Some of these questions, Magueijo realised, could be answered if he broke just one golden rule. It was a simple solution to the cosmological problems, but it presented him with a problem of his own. For his answer "involved something that for a trained scientist approaches madness". What Magueijo proposed was that light travelled faster in the infant universe than it does now. In doing so, he risked "career suicide" by questioning the validity of a perhaps the most fundamental rule of modern physics: that the speed of light is a constant.
Magueijo, a reader in theoretical physics at Imperial College, London, is no madman. But some have called him a heretic and dismissed his theory. After all the constancy of the speed of light is, as he points out, "woven into the fabric of physics, into the way that the equations are written". Frankly, the reaction of his critics is understandable, since Magueijo's proposal would entail the wholesale revision of the entire framework of 20th-century physics.

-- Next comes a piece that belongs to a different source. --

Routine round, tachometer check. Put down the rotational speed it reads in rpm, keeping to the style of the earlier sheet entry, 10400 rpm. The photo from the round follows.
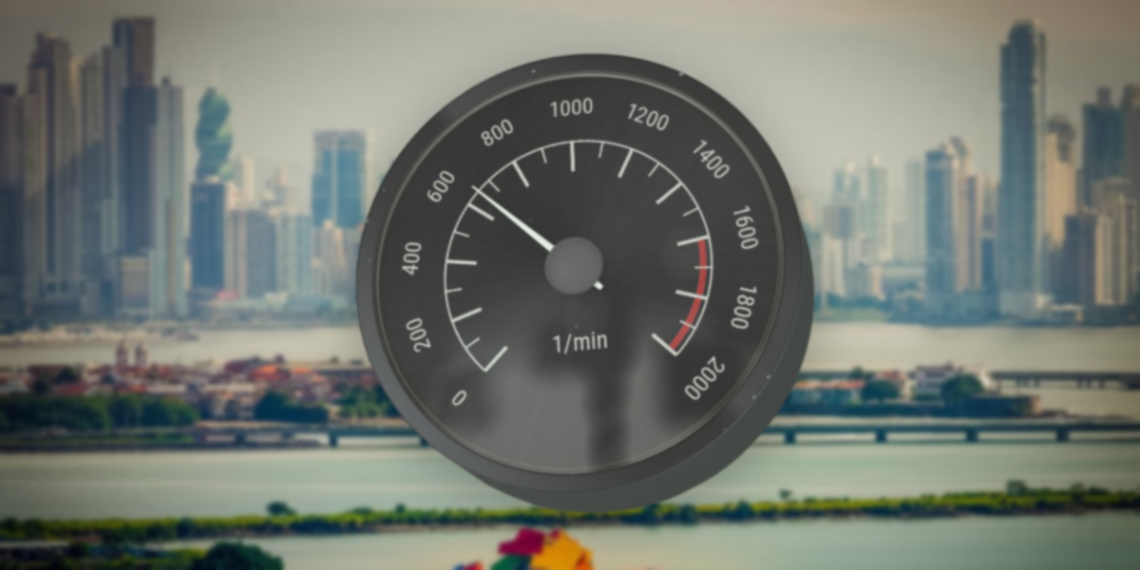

Undaunted by the hostile reactions, Magueijo continued to investigate the possible consequences of a varying speed of light (VSL) in the very early universe. Whereas others may have been intimidated, he had the courage to follow where VSL led. Disappointingly, "for a long while it led nowhere".
Once he teamed up with his first collaborator on VSL, the American cosmologist Andy Albrecht, new avenues began to open up through regular brainstorming sessions. At the end of each session, conducted behind locked doors, the blackboard calculations were wiped clean. They wanted to keep their ideas under wraps until they were ready to publish a fully fledged theory, since "publish first or perish" is a sad fact of a life for all scientists.
Magueijo provides a highly readable account of the problems besetting modern cosmology and how they appear to be resolved by VSL. Better still, he gives an honest and revealing insight into what it's like to carry out scientific research: the endless frustrations, the fear of being beaten by competitors, the ebb and flow of tension between collaborators, the numerous dead ends, the unexpected moments of inspiration, and the often tedious task of checking and rechecking calculations.
Finally, Magueijo offers a glimpse into the often fraught process of peer review that begins after a finished article is submitted to a journal for publication. He and Albrecht had to bite the bullet, more than once, through a year-long review process, before their paper was finally accepted.
Magueijo finds it difficult to conceal his contempt for the reports written by referees that are at the heart of peer review. For him they are "often empty of scientific content and reflect nothing but the authors' social standing, or their good or bad relations with the referee". In fact, so scathing was he about one well-known journal that the libel lawyers were called out and the original print run of the UK edition of his book had to be shredded.
Whatever the final verdict on VSL, where experimental results will act as the ultimate referee, Magueijo and his collaborators have developed a theory that is now being taken seriously, against all the odds. As the young Einstein once remarked: "Foolish faith in authority is the worst enemy of truth."